The US Treasury's Office of Foreign Assets Control (OFAC) earlier added Chechnya's Terek Special Rapid Response Team and five Russian nationals to the sanctions list
Chairman of the Russian State Duma's Committee on International Affairs Leonid Slutsky Mikhail Klimentyev/Russian Presidential Press and Information Office/TASS
Chairman of the Russian State Duma's Committee on International Affairs Leonid Slutsky
© Mikhail Klimentyev/Russian Presidential Press and Information Office/TASS

MOSCOW, May 16./TASS/. The US decision to add Chechnya's Terek Special Rapid Response Team and five Russian nationals to the Magnitsky Act represents "sanctions for the sake of sanctions," chairman of the Russian State Duma's Committee on International Affairs Leonid Slutsky said on Thursday.

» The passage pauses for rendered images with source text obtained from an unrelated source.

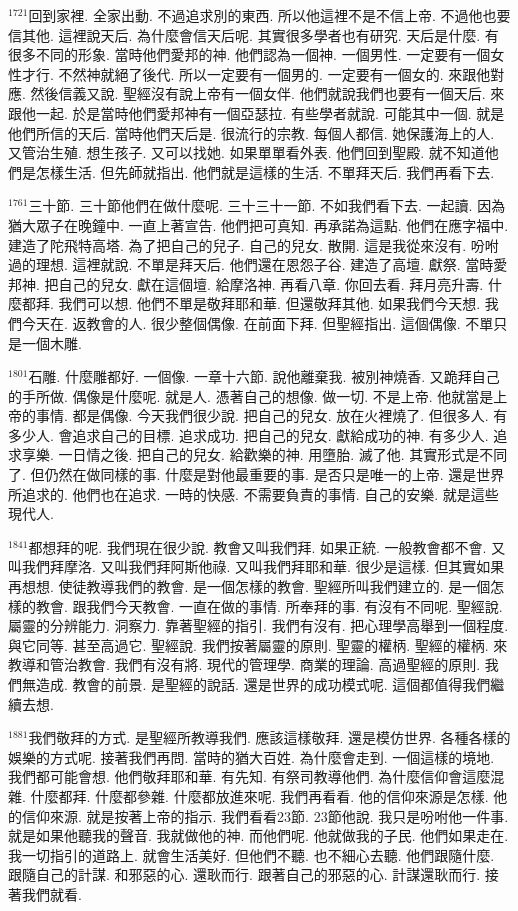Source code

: \documentclass{book}
\begin{document}
$^{1721}$回到家裡.
全家出動.
不過追求別的東西.
所以他這裡不是不信上帝.
不過他也要信其他.
這裡說天后.
為什麼會信天后呢.
其實很多學者也有研究.
天后是什麼.
有很多不同的形象.
當時他們愛邦的神.
他們認為一個神.
一個男性.
一定要有一個女性才行.
不然神就絕了後代.
所以一定要有一個男的.
一定要有一個女的.
來跟他對應.
然後信義又說.
聖經沒有說上帝有一個女伴.
他們就說我們也要有一個天后.
來跟他一起.
於是當時他們愛邦神有一個亞瑟拉.
有些學者就說.
可能其中一個.
就是他們所信的天后.
當時他們天后是.
很流行的宗教.
每個人都信.
她保護海上的人.
又管治生殖.
想生孩子.
又可以找她.
如果單單看外表.
他們回到聖殿.
就不知道他們是怎樣生活.
但先師就指出.
他們就是這樣的生活.
不單拜天后.
我們再看下去.

$^{1761}$三十節.
三十節他們在做什麼呢.
三十三十一節.
不如我們看下去.
一起讀.
因為猶大眾子在晚鐘中.
一直上著宣告.
他們把可真知.
再承諾為這點.
他們在應字福中.
建造了陀飛特高塔.
為了把自己的兒子.
自己的兒女.
散開.
這是我從來沒有.
吩咐過的理想.
這裡就說.
不單是拜天后.
他們還在恩怨子谷.
建造了高壇.
獻祭.
當時愛邦神.
把自己的兒女.
獻在這個壇.
給摩洛神.
再看八章.
你回去看.
拜月亮升壽.
什麼都拜.
我們可以想.
他們不單是敬拜耶和華.
但還敬拜其他.
如果我們今天想.
我們今天在.
返教會的人.
很少整個偶像.
在前面下拜.
但聖經指出.
這個偶像.
不單只是一個木雕.

$^{1801}$石雕.
什麼雕都好.
一個像.
一章十六節.
說他離棄我.
被別神燒香.
又跪拜自己的手所做.
偶像是什麼呢.
就是人.
憑著自己的想像.
做一切.
不是上帝.
他就當是上帝的事情.
都是偶像.
今天我們很少說.
把自己的兒女.
放在火裡燒了.
但很多人.
有多少人.
會追求自己的目標.
追求成功.
把自己的兒女.
獻給成功的神.
有多少人.
追求享樂.
一日情之後.
把自己的兒女.
給歡樂的神.
用墮胎.
滅了他.
其實形式是不同了.
但仍然在做同樣的事.
什麼是對他最重要的事.
是否只是唯一的上帝.
還是世界所追求的.
他們也在追求.
一時的快感.
不需要負責的事情.
自己的安樂.
就是這些現代人.

$^{1841}$都想拜的呢.
我們現在很少說.
教會又叫我們拜.
如果正統.
一般教會都不會.
又叫我們拜摩洛.
又叫我們拜阿斯他祿.
又叫我們拜耶和華.
很少是這樣.
但其實如果再想想.
使徒教導我們的教會.
是一個怎樣的教會.
聖經所叫我們建立的.
是一個怎樣的教會.
跟我們今天教會.
一直在做的事情.
所奉拜的事.
有沒有不同呢.
聖經說.
屬靈的分辨能力.
洞察力.
靠著聖經的指引.
我們有沒有.
把心理學高舉到一個程度.
與它同等.
甚至高過它.
聖經說.
我們按著屬靈的原則.
聖靈的權柄.
聖經的權柄.
來教導和管治教會.
我們有沒有將.
現代的管理學.
商業的理論.
高過聖經的原則.
我們無造成.
教會的前景.
是聖經的說話.
還是世界的成功模式呢.
這個都值得我們繼續去想.

$^{1881}$我們敬拜的方式.
是聖經所教導我們.
應該這樣敬拜.
還是模仿世界.
各種各樣的娛樂的方式呢.
接著我們再問.
當時的猶大百姓.
為什麼會走到.
一個這樣的境地.
我們都可能會想.
他們敬拜耶和華.
有先知.
有祭司教導他們.
為什麼信仰會這麼混雜.
什麼都拜.
什麼都參雜.
什麼都放進來呢.
我們再看看.
他的信仰來源是怎樣.
他的信仰來源.
就是按著上帝的指示.
我們看看23節.
23節他說.
我只是吩咐他一件事.
就是如果他聽我的聲音.
我就做他的神.
而他們呢.
他就做我的子民.
他們如果走在.
我一切指引的道路上.
就會生活美好.
但他們不聽.
也不細心去聽.
他們跟隨什麼.
跟隨自己的計謀.
和邪惡的心.
還耿而行.
跟著自己的邪惡的心.
計謀還耿而行.
接著我們就看.
\end{document}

"US sanctions against the Terek Special Rapid Response Team are absolutely nonsensical and absurd. It looks like they introduced new blacklists just to maintain the notorious Magnitsky Act," Slutsky said.

He reminded that the Magnitsky Act "marked the beginning of the collapse of reset in Russian-US relations." "As a result, US policies of unwarranted pressure brought mutual dialogue with Russia to the non-existent level. Sanctions are now introduced just for the sake of sanctions, and this has become a special type of political paranoia in the United States," he concluded.

The US Treasury's Office of Foreign Assets Control (OFAC) earlier added Chechnya's Terek Special Rapid Response Team and five Russian nationals, including Terek's commander Abuzayed Vismuradov, to the Magnitsky Act.

The Sergei Magnitsky Rule of Law Accountability Act was passed by the US Congress and signed by then-President Barack Obama in December 2012. The law particularly specified sanctions against a number of Russian officials, including law enforcement officers, believed by Washington to have played a role in the death of Sergei Magnitsky, an auditor at the Hermitage Capital Management company, who died in a Moscow detention center in November 2009.

The act envisages sanctioning Russian officials whom the US considers to be responsible for human rights violations. It particularly allows the US government to freeze assets and ban visas for officials.